Diga por que não será possível atender ao pedido. “Seja objetivo e
apresente uma boa justificativa para a sua recusa”, diz Waldir Eschberger Jr.,
presidente do Zambon Laboratórios. Vale perguntar se é possível resolver
posteriormente o assunto em questão e, claro, se oferecer para fazer isso.
9) Você se sentiu injustiçado
Peça um feedback. Em primeiro lugar, não comente o assunto com os
colegas. “Seu sentimento pode chegar aos ouvidos do chefe”, diz Ricardo Rocco,
um dos diretores da Russell Reynolds, consultoria de recrutamento de executivos
com escritório em São Paulo. Esfrie a cabeça e diga ao seu superior como se
sentiu em relação ao ocorrido. Se a promoção saiu para um colega, por exemplo,
nem pense em se comparar a ele. Peça um feedback sobre o seu desempenho.
10) O chefe está estranho com você
Precipite o assunto. Pergunte se a mudança de comportamento tem a ver com
seu trabalho. Se tiver, ouça as razões dele sem se justificar e trabalhe para
melhorar. Também é bom aprender a ler os sinais não-verbais antes de ficar
cismado. “Muitas vezes, o chefe pode estar mais calado que de costume, mas
demonstra por atitudes que continua o mesmo de antes”, diz Lucia Costa,
sóciadiretora da Mariaca/Lee Hecht Harrison, consultoria especializada no
recrutamento de executivos, em São Paulo.
11) Você teve uma briga com o seu chefe
Peça desculpas. No início da carreira, Luiz Eduardo Rubião, diretor-geral
da Chemtech, consultoria carioca de projetos de engenharia e tecnologia, se
indispôs com o chefe. “Se tivesse conversado com ele em seguida, não teria
ficado com as piores turmas do cursinho”, diz ele, que na época era professor.
Para Luiz, é possível resolver a situação de um jeito maduro. “Mas, se você se
excedeu, tem que pedir desculpas”, diz.
Conte até 20. “Se você já sabe que seu chefe gosta de provocar, respire
fundo quando for falar com ele”, diz Gerson, da Talent Solution.
12) O superior sabe menos do que você
Pense no lado bom. É cada vez mais comum dirigentes sem as mesmas
qualificações técnicas da equipe. Mas não é isso que está em discussão. Quando
alguém assume uma posição de liderança, a orientação passa a ser para as
pessoas, não para a execução de tarefas. Segundo Robert Joss, professor da
Graduate School of Business, da Universidade Stanford, nos Estados Unidos, o
líder tem que conseguir resultados por meio das pessoas — sua performance
individual se baseia nisso. Para Ricardo Rocco, da Russell Reynolds, salvo
algumas exceções, se ele está onde está é porque tem qualidades importantes para
a empresa. Portanto, comece a ver o que pode aprender com ele.

────────────────────

→ Objetivo da tarefa
Transcreva do trecho sobre a relação com o chefe tudo o que vai desde "Para Luiz, é" até "da Talent Solution.".

────────────────────

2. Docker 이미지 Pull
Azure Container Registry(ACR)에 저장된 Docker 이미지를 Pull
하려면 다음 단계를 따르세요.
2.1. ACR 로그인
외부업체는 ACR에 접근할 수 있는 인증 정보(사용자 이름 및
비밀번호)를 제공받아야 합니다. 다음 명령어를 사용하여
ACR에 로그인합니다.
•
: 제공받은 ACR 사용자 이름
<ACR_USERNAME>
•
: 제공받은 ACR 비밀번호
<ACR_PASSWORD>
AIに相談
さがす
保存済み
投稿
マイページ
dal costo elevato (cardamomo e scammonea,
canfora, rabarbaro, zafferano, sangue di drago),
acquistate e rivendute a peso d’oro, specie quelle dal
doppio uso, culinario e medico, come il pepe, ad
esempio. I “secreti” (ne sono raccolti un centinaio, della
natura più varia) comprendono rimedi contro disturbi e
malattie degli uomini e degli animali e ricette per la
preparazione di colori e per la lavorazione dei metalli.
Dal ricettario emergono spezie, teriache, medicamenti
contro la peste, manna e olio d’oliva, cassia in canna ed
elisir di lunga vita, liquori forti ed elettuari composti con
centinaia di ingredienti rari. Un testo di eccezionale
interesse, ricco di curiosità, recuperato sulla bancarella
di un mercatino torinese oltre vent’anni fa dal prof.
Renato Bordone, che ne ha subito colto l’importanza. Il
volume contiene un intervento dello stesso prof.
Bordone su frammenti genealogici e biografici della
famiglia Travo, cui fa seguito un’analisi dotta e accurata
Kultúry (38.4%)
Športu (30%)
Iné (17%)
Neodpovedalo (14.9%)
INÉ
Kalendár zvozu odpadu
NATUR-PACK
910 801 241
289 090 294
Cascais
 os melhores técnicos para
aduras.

────────────────────

→ Resposta
Para Luiz, é possível resolver a situação de um jeito maduro. “Mas, se você se
excedeu, tem que pedir desculpas”, diz.
Conte até 20. “Se você já sabe que seu chefe gosta de provocar, respire
fundo quando for falar com ele”, diz Gerson, da Talent Solution.